- Exercise instructions -
A word-for-word copy of the data is what's wanted; pictures stay out of it.

[Dataset entries]

★ ★ ★ ★ ★ ★ ★

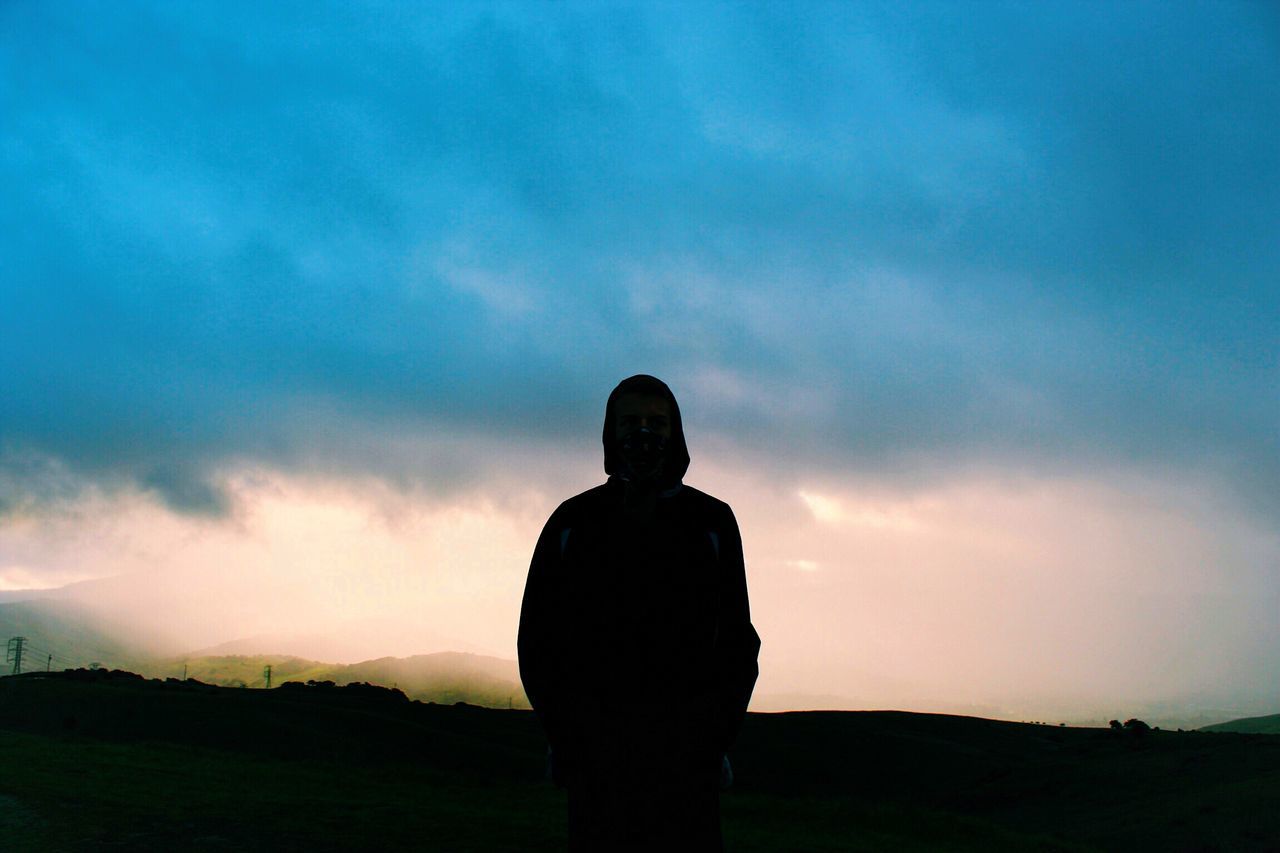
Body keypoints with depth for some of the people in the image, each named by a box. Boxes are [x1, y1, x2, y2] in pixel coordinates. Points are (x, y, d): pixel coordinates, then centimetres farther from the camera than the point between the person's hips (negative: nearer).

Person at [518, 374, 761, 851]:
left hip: (684, 744, 0)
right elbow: (538, 634, 8)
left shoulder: (711, 521, 7)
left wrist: (719, 736, -3)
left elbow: (737, 637, 7)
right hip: (595, 747, 1)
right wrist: (561, 732, -3)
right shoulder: (574, 521, 7)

★ ★ ★ ★ ★ ★ ★

- Task result -
Body keypoints with depth for some of the people in the image, each named by a box. Boxes are [x1, y1, x2, y2] in pixel coordinates. Points are (x, y, d): pixel coordinates, then centimetres farther from the camera than the point between the person's hips (negative: nearer).

Person at [518, 374, 761, 851]:
left hip: (684, 744, 0)
right elbow: (538, 634, 8)
left shoulder: (711, 521, 7)
left wrist: (719, 736, -3)
left elbow: (737, 637, 7)
right hip: (595, 747, 1)
right wrist: (561, 732, -3)
right shoulder: (574, 521, 7)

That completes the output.